I snatched my rifle and sat up, looking over the rocks me and my platoon were a-sitting in when it all happened. Snow whipped at our faces and I made to squint. But I saw them. What looked like a rising tide, a whole sea’s worth of men in padded coats yelling and waving banners and blowing their horns and a-shooting at us. For this was Frozen Chosin, and those were the Chinese soldiers that came into the war then, and they were a-coming to try and kill us all.

I snatched my rifle up, aimed as best I could, and started to shoot. I saw one fellow after another drop down, and if I regretted it later, I regretted it the less than I did the fellows I saw falling all around me, fellows I knew. Some shot, some hurled grenades, and maybe one or two just huddled in terror until the sergeant kicked them up and got them shooting using words you wouldn’t want written for your last.

“Where the hell are the quad fifties?” Someone yelled right close by. He started to stick his head up to get a better look, but the sergeant yanked him down and gave him a kick to boot.

“They’re there!
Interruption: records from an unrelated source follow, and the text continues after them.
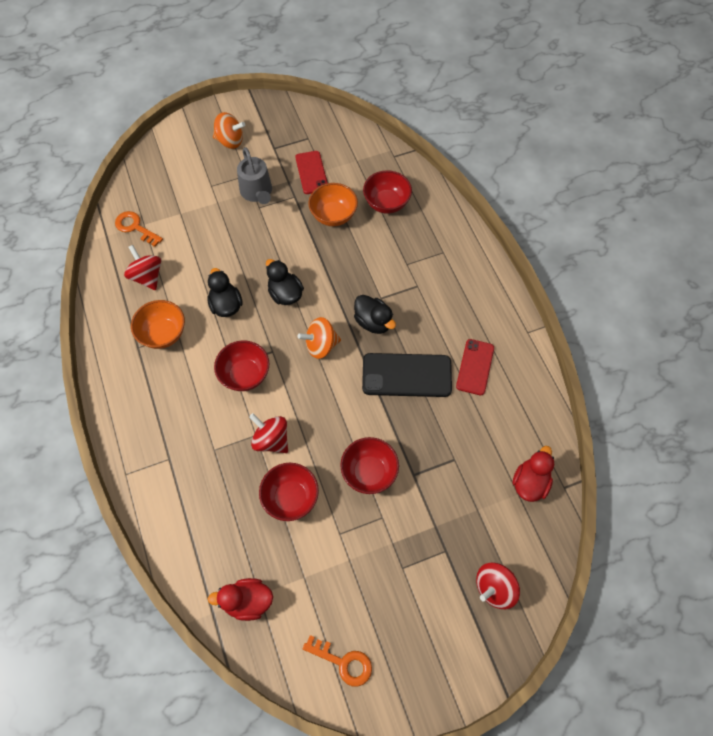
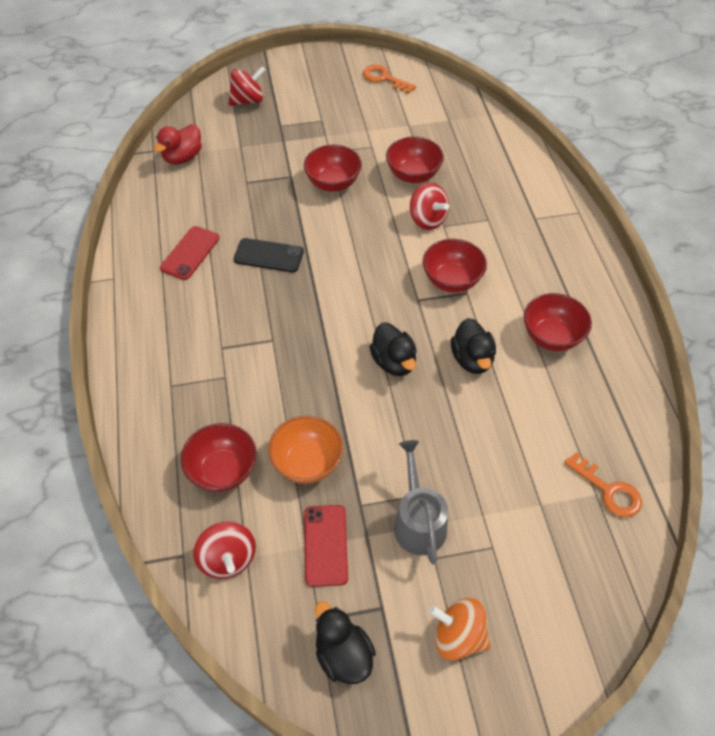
camera: 170 degrees left, 10 degrees down
red spinning top [124,245,161,290] -> red spinning top moved to [193,522,256,579]
orange bowl [131,300,185,349] -> red bowl [524,293,592,351]
red duck [208,578,273,621] -> none
orange spinning top [297,317,341,359] -> none
black duck [354,295,396,334] -> black duck moved to [315,601,376,684]
black phone [362,353,452,397] -> black phone [234,238,304,272], size x0.65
Hear them shooting?” We all tried to listen, and I did hear them off somewheres, going like mad with the heavy sound of their firing. I heard another noise too, one I knew but shouldn’t have heard there. High-pitched frantic screams like a woman in terror. They were the kind of noises a horse makes. But more familiar, someways.

I slipped down from my place on the rock and headed back where I heard them. I half wondered why no one yelled at me to get back where I belonged until I remembered. This was a dream, something long gone by. And maybe whoair was after me here wanted me off from even dreams that might could be a help.

Well, I thought as I headed for that panicked screaming, whoair is doing this better hope they don’t catch me now. Because while I didn’t like using it to shoot people I had a rifle in my hands, and if someone meant to try sneaking around in my head and a-using things like this against me and maybe other folks too, when I found them I’d give them a reason to know why old General Sherman said war is hell.

I thought that and rounded a turn in the rocks and double quick slammed my rifle to my shoulder when I saw a squad of Chinese led by a man in clothes that looked like they belonged in the hills charging right at me. No, I thought even as I fired, bam-bam-bam-bam-bam-bam-bam-bam and then that ping! as the clip came out. Eight men dropped down afore me to nair rise up again in this world; the one who’d been in the back of them turned and slipped off, vanishing like between one breath and the next. They weren’t a-charging me, but a-charging –

“Lord have mercy!”

A tiny horse huddled between the rocks, about the size of a newborn foal, eyes tight and screaming. A little mare I’d known once for three days, purple as Spring lilacs with a pink-purple six-pointed star marking her flank and a spiral horn six-eight inches long a-rising from her forehead.

“Twilight Sparkle? Whatair are you a-doing here?”